# perl:warning: setting locale faild [solved]

## blubbi

Der SMTP-Server hat einen Fehler geliefert. Betreff 'test', Konto: 'ws1-iut.medizin.uni-halle.de', Server: 'ws1-iut.medizin.uni-halle.de', Protokoll: SMTP, Serverantwort: 'perl: warning: Setting locale failed.', Port: 25, Secure (SSL): Nein, Fehlernummer: 0x800CCC60

Hi, everytime I send a mail, the mailprog complaints with the error msg. above.

Any ideas where to search the error? Is it perl, spamassassin, vpopmail, qmail?

No logfile is showing this error, even with debugging on.

Thx for any hints

blubbi

----------

## DL8

What is your locale? Does it appear in `locale -a`'s output?

----------

## blubbi

I changed my locale to de_DE but than I noticed that it made problems with spamassassin. So no I changed it back to en_US.

I am not sure how many packages ahve been compiled with de_DE so now I am recompiling all perl-modules and python modules to get rid of de_DE.

After that I planed to recompile spamassasin and hopfully my problems have gone.

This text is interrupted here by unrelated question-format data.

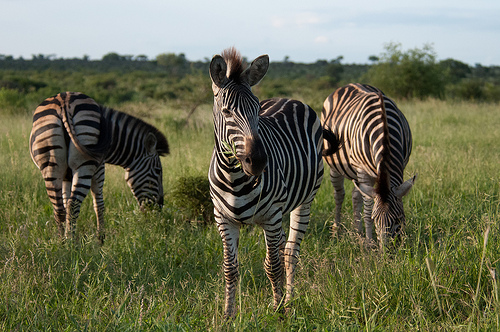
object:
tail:
[59, 96, 103, 162]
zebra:
[28, 90, 171, 242]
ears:
[238, 53, 270, 88]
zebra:
[203, 47, 339, 318]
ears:
[348, 179, 374, 202]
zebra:
[321, 81, 416, 253]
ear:
[143, 130, 157, 152]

here my current locale settings

 *Quote:*   

> LANG=en_US
> 
> LC_CTYPE="en_US"
> 
> LC_NUMERIC="en_US"
> ...

 

or maybe I should change the settings in /etc/env.d/02language to "POSSIX" or maybe "C"?

Any suggestions?

Thanks a lot

regards

blubbi

----------

## blubbi

So no I recompiled everything but no success at all. I even recompiled glib and glibc than perl libperl and so on....

Any ideas?

thx

blubbi

----------

## blubbi

recompiling glibc helped. I just had a " " space in my locales when recompiling glibc. After removing the " " and recompiling glibc everything worked.

regards

blubbi

----------

## localghost

 *blubbi wrote:*   

> recompiling glibc helped. I just had a " " space in my locales when recompiling glibc. After removing the " " and recompiling glibc everything worked.

 

Strange... somehow my locales.build got overwritten. Result: a glibc with the wrong language. I restored a copy of locales.build and recompiled glibc. Result: all OK now.

----------